I used to be a huge advocate of the “Keep The Change” plan offered by Bank of America. For the last couple years, I’ve touted the “coolness” of rounding up every debit purchase and putting the extra change into an attached savings account. Now, I’m not so sure…

Here’s my top 5 reasons why the “Keep The Change” setup from BoA is not really worth it, and could possibly hurt your personal finance efforts..

  • The interest rate on this account is lousy! - 0.20% APY as of this writing. If you keep any kind of savings, even your emergency fund, in this account, you’re losing money. If you’re enrolled in this program, transfer out your savings monthly to somewhere where it will do you some good.
  • Personal finance software issues – Some PF software doesn’t handle these regular transfers well, and most budgeting packages don’t handle them at all. Budgeting is about dictating your money beforehand, not afterwards, so it’s no surprise why programs like mvelopes don’t handle “Keep The Change” transactions well.
  • The match – Really, after the first match, it isn’t anything to write home about. If your budgeting, and using your debit card wisely, you probably have at most 8-10 transactions a month for groceries, gas, etc. Even at $0.99 rounded into the savings account that’s less than $10 a month. And 5% of that is $0.50.
  • BoA’s a crappy bank – Okay, okay, I only had four reasons to not use “Keep The Change”, so I had to throw this one in. I admit, in full disclosure, that I currently bank with them, their web-bank is definitely the best I’ve ever seen, but the bank is too big to be flexible to anyone’s individual needs. They sell the banking equivalent of the “Model A” of Ford’s early years… You can have it any color you want, as long as it’s black. And while I do bank with them for their web-bank, my money is never kept there, outside of the now $200/pp budget I keep.

And finally, probably the biggest reason why BoA’s “Keep The Change” is really not worth it…

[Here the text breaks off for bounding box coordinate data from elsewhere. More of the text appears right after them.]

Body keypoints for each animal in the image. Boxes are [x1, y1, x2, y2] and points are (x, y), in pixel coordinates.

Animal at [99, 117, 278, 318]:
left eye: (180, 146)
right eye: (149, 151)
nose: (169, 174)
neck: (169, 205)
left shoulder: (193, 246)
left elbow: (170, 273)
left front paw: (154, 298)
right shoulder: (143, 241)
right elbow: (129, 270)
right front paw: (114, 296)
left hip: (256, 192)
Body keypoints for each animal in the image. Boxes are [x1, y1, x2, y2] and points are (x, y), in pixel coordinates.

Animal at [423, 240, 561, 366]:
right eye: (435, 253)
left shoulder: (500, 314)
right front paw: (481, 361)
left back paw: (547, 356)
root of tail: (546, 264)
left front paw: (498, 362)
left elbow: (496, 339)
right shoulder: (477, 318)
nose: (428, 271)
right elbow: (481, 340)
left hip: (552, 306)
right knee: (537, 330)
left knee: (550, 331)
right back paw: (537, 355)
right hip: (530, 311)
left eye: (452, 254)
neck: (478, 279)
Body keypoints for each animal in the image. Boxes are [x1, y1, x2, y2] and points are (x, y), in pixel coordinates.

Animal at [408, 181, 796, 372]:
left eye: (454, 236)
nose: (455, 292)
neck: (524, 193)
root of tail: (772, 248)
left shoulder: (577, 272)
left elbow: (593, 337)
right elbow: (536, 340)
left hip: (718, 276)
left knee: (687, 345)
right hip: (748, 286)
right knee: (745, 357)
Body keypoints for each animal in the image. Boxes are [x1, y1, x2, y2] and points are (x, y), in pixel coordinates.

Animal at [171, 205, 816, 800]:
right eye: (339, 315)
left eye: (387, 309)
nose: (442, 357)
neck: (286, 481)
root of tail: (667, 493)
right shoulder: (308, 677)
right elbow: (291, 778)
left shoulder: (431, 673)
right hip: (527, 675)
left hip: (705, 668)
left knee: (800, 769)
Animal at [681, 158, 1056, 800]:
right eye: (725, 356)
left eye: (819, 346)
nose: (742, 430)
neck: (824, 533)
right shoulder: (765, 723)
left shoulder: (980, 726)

  • It promotes PASSIVE “budgeting”! - At the beginning of the month you should have already assigned every dollar a job, every bill should already be defined as well as it could be, and excess should go to debt repayment or investment. The money you’re spending out of your checking account now is already budgeted to be spent on something, not saved. If you’re finding even $5-$10 a month extra in this “keep the change” account, you should probably re-evaluate your budget. This is not the same as hitting a great “everything in the stores 75% off and we’re taking triple-coupons” sale at the grocery store, that money is a savings above and beyond.

If I ever find a bank that offers a web-bank comparable to what BoA offers, I’m gone.  Until then, they’re just a catalyst for my money… quickly in, quickly out.